While Gillis acknowledges them, he says: “I feel like my biggest contemporaries are the thousands of kids on the internet who remix every single pop song.” His own influences come neither from hip-hop nor DJ culture, but from the art world, specifically the sonic collages of avant-garde experimentalists such as John Oswald.
“John Oswald physically cut up tapes, he made insane cut-ups using pop music, and when you hear them now, they sound surprisingly similar to the hip-hop production techniques that would come along 20 years later,” Gillis says. He is also influenced by Negativland, the pioneering LA-based samplers / satirical pranksters who, like Oswald, have been successfully sued.
Michael Jackson forced all unsold copies of Oswald’s album Plunderphonics (which featured a cut-up version of Bad, retitled Dab) to be destroyed by court order, and Negativland had to withdraw their U2 EP after the band’s label objected to their unrecognisable cut-and-paste adaptation of I Still Haven’t Found What I’m Looking For. Illegal Art was threatened with legal action over its first release in 1998, Deconstructing Beck, but the case was withdrawn when it became apparent that there would be little for Beck to gain, and potentially much to lose in the way of negative publicity, by going after a small independent label.
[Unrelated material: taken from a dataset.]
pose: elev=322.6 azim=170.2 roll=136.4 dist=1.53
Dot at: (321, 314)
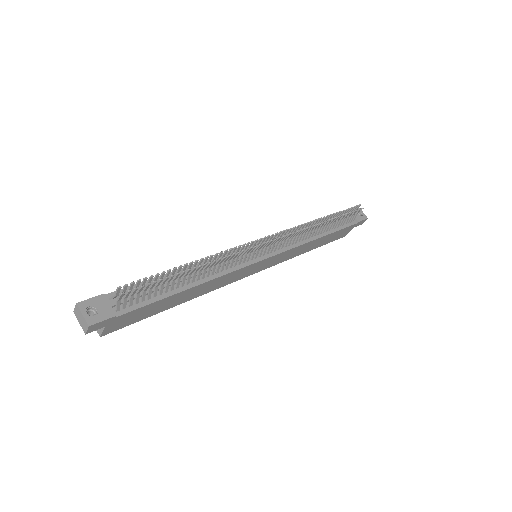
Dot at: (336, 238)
As his samples have become more recognisably mainstream, and therefore more likely to prompt legal action, Gillis has constructed a defence of his actions by taking a leaf out of Radiohead’s book. In advance of release, he has offered his album online for whatever fans choose to pay. The response so far has encouraged Illegal Art to decide to distribute its entire catalogue on a “pay what you want” basis.
Gillis argues that as long as his treatment of existing sources is “transformative”, it remains within the law. “It doesn’t create competition for the source material, especially in 2008,” he says. “In the internet age, anyone can hear anything for free on YouTube or MySpace or a file-sharing network, so it is up to the consumer to decide whether they want to pay for anything and how much they want to pay. I don’t really see what I am doing as negatively impacting anyone.”
He adds: “I never sample anyone ironically, and I never want to be tongue-in-cheek. I understand that some of these songs are cheesy or corny or tacky to people, but I try not to think about music in those terms any more. I feel like everything has its place. It’s entertainment. And, for me, it has always been about one thing — celebrating the world of pop.”